In 2009 Alex Cherian, Library services specialist and Bay Area television archivist, rediscovered the series in a canister of archival film from the Corporation for Public Broadcasting. “Blacks, Blues, Black!” celebrates the culture and history of Africa and the influence of Black culture on American society.

Associate Professor of Kinesiology Nicole Bolter presented at the Western Society for Physical Education of College Women annual conference, which took place Nov. 16 – 19 in Pacific Grove.  

Co-authors include two undergraduate researchers, Alexa Carreon and Kimberly DeBoer, who worked on data analysis and interpretation as part of their culminating experiences as Kinesiology majors. The presentation is titled, “Exploring Parents’/Guardians’ Reasons for Not Retuning to a Sports-Based Youth Development Program.” The authors reported on the qualitative reasons why parents and guardians might not re-enroll their child in the Junior Giants — a free non-competitive coed summer baseball and softball league that serves 30,000 players each year. This work is supported by a grant from the Giants Community Fund to evaluate the program and widely disseminate the findings. 

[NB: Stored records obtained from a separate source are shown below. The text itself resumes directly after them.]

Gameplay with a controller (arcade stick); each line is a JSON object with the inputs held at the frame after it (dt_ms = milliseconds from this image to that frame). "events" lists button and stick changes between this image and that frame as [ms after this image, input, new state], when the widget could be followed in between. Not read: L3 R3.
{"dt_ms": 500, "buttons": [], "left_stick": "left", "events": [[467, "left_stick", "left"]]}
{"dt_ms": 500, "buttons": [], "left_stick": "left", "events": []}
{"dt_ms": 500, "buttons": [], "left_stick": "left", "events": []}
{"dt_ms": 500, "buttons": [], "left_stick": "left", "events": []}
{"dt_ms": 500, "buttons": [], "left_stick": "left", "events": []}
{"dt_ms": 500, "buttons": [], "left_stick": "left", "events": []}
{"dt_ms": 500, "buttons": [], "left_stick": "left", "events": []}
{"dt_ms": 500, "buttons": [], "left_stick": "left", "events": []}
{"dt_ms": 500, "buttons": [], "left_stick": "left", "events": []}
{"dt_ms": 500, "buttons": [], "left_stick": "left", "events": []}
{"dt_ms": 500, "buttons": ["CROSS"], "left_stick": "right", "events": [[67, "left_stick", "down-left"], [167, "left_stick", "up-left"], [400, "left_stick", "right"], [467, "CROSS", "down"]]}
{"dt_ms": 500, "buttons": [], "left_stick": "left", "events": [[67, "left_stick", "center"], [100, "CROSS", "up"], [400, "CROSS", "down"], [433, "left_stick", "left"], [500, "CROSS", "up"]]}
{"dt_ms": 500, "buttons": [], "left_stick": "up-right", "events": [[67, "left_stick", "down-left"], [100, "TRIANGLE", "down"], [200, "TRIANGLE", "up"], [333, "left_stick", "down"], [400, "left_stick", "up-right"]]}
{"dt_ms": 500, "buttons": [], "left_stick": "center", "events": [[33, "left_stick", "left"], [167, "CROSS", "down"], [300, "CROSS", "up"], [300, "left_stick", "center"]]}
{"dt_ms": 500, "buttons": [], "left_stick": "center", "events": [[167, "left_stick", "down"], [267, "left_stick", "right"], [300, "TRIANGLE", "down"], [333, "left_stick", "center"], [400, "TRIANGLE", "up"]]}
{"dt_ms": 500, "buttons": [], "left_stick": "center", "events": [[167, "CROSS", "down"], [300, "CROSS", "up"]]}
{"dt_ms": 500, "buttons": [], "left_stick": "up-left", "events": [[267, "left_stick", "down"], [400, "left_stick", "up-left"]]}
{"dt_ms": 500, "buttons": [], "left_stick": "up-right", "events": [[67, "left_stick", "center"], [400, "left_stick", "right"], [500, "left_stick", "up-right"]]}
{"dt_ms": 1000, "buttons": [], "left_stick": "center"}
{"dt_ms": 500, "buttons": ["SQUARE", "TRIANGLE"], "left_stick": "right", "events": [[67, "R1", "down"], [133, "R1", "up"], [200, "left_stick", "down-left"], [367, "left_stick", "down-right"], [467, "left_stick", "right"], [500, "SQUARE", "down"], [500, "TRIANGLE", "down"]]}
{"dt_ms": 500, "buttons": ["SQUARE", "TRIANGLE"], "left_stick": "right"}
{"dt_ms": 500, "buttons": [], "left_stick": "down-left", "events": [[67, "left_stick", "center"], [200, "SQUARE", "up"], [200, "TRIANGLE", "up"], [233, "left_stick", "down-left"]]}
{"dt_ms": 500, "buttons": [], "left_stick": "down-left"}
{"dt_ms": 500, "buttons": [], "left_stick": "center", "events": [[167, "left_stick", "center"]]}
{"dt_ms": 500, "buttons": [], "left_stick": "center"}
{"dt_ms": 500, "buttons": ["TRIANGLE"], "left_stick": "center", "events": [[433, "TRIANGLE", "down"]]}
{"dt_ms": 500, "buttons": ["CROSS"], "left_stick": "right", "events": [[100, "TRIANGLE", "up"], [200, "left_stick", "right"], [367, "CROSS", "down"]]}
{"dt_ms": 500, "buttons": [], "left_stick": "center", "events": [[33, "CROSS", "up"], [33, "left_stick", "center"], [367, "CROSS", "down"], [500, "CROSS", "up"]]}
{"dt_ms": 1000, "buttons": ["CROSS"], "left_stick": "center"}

Bolter published a book on Nov. 14, titled “The Self-Regulated Eater: Trust Your Body, Trust Yourself, Transform Your Eating,” which focuses on helping people transition from the external control of a diet mindset to internal regulation. The book is a mother-daughter collaboration with Kay Bolter, a clinical psychologist with 30 years of expertise in the treatment of eating disorders. Kay Bolter is also an SF State alumna, having received her master’s degree in Special Education in 1975. The book is intended for practitioners and educators who work with individuals that struggle struggling with emotional eating and bingeing. 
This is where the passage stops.